── DATA PROVIDED ──

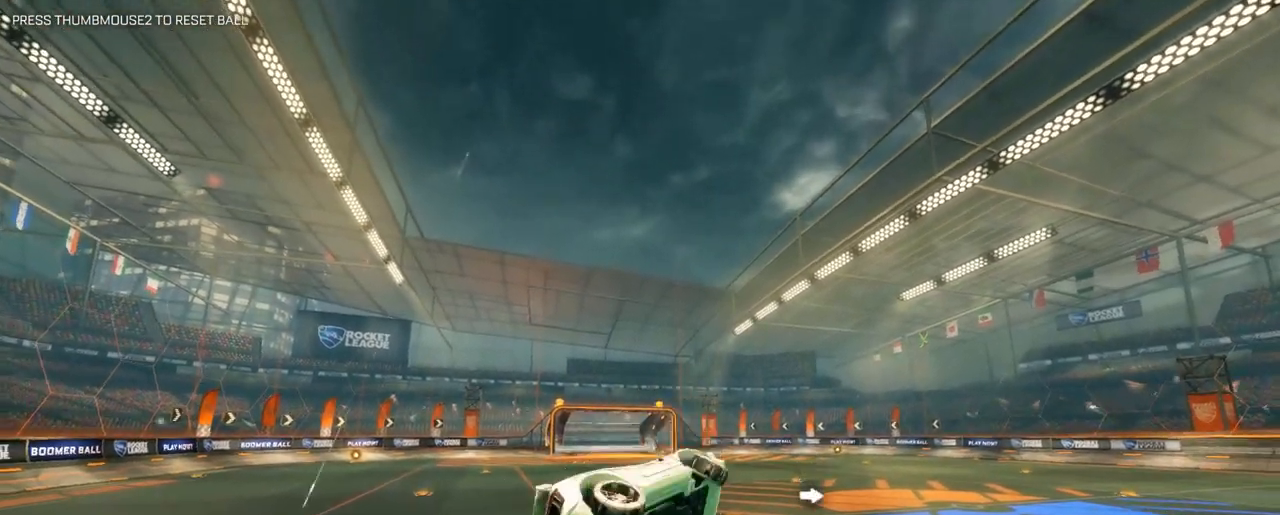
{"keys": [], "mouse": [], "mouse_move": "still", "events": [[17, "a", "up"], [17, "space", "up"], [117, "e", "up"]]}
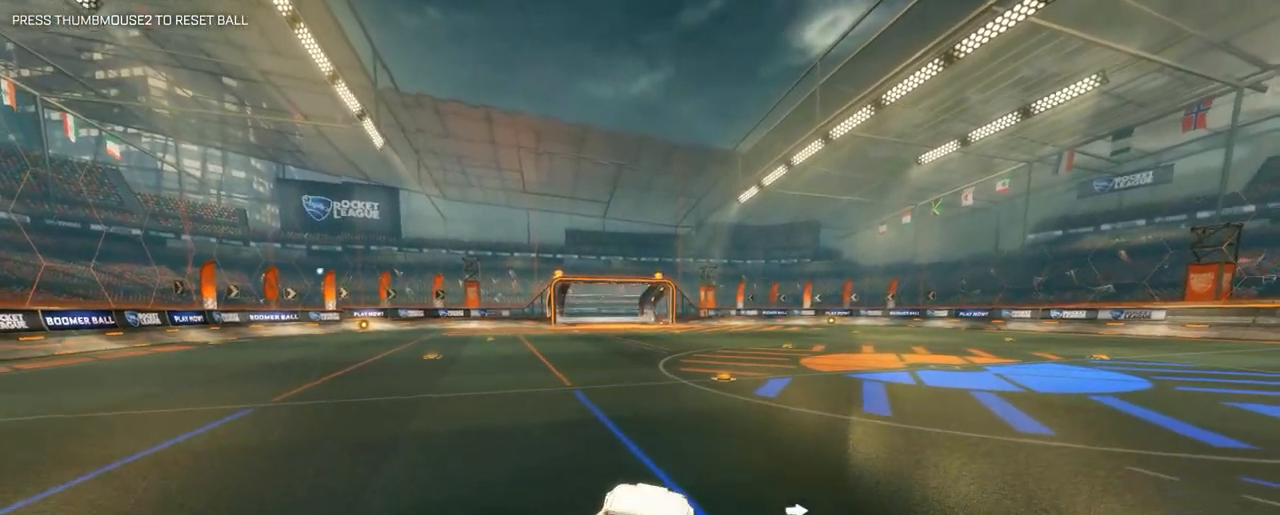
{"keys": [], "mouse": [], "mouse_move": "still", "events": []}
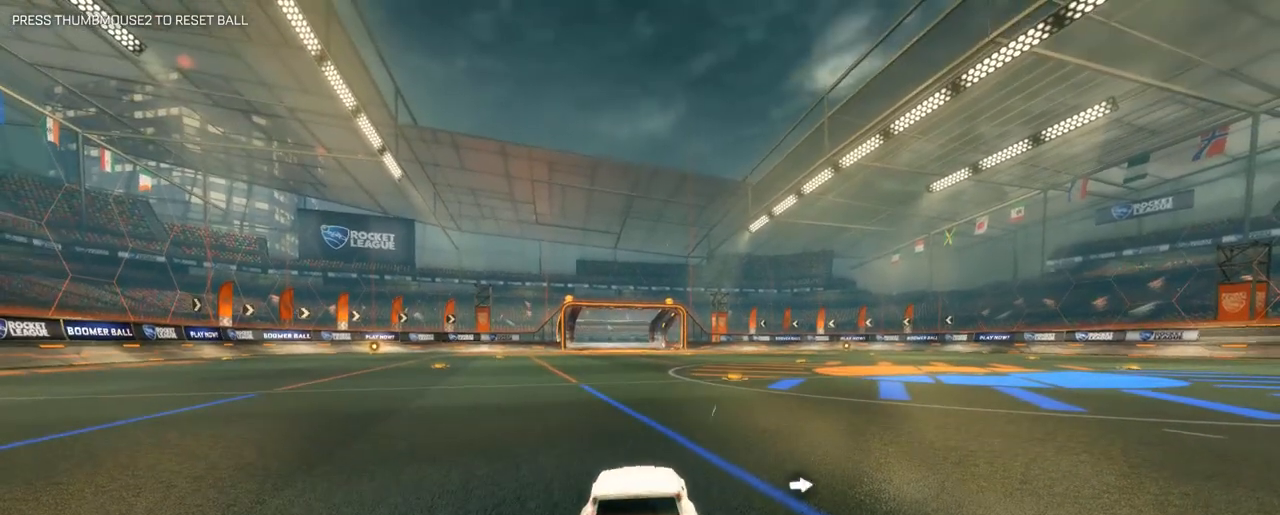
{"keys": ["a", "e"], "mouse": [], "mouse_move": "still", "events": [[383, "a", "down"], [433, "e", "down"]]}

───
── DATA PROVIDED ──

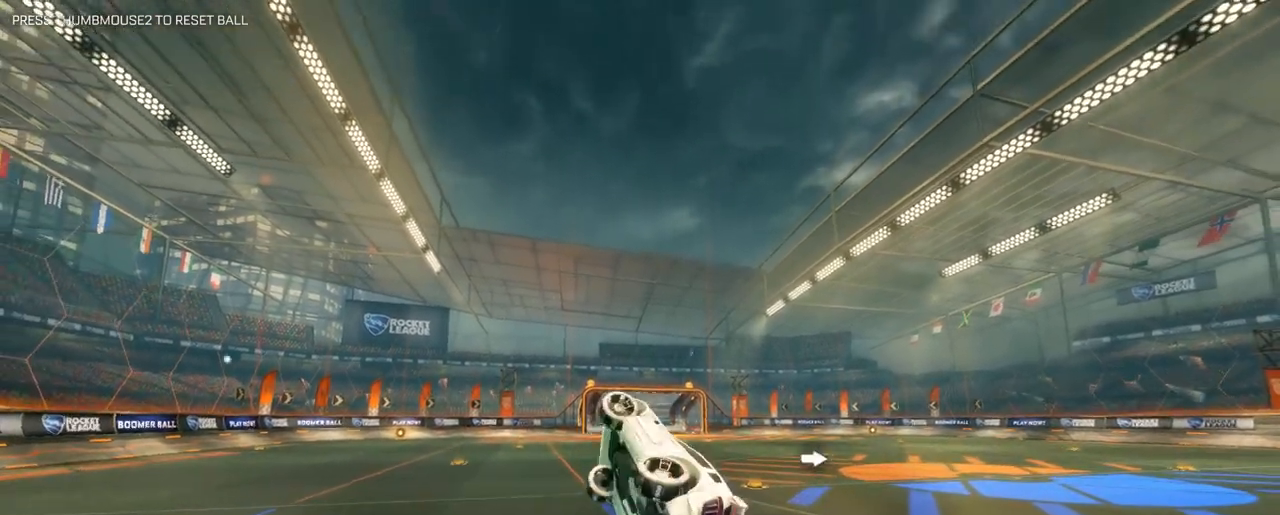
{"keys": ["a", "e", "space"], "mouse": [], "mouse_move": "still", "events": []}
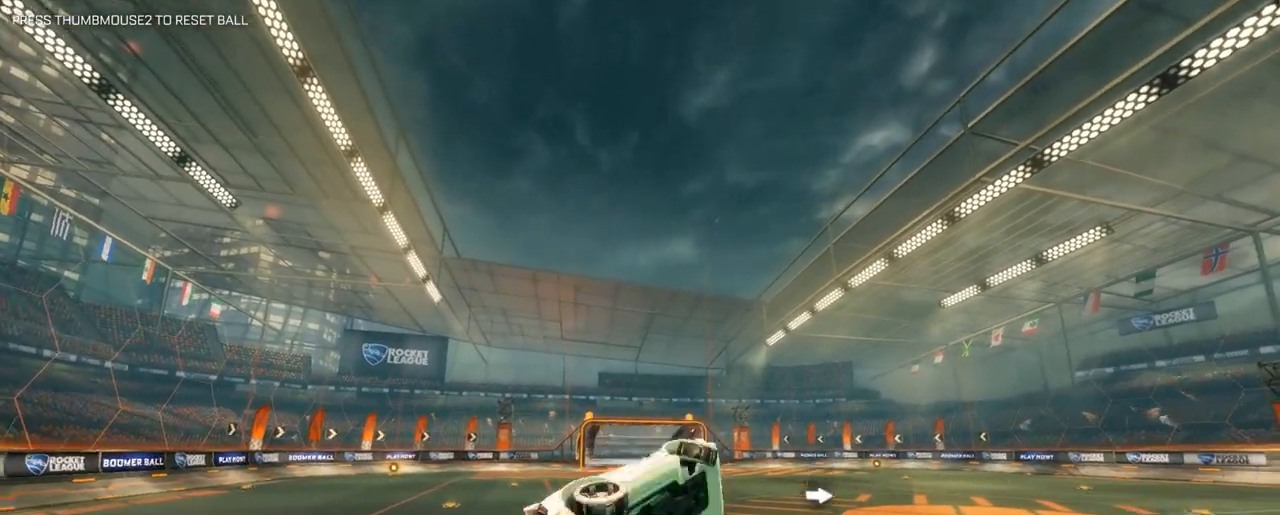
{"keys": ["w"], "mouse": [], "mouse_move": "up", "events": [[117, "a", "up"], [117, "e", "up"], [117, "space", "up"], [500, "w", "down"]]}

───

WHAT NEEDS TO BE DONE: In the listing, find all lines with the string "still" and copy them.

RESULT OF THE EXERCISE:
{"keys": [], "mouse": [], "mouse_move": "still", "events": [[17, "a", "up"], [17, "space", "up"], [117, "e", "up"]]}
{"keys": [], "mouse": [], "mouse_move": "still", "events": []}
{"keys": ["a", "e"], "mouse": [], "mouse_move": "still", "events": [[383, "a", "down"], [433, "e", "down"]]}
{"keys": ["a", "e", "space"], "mouse": [], "mouse_move": "still", "events": []}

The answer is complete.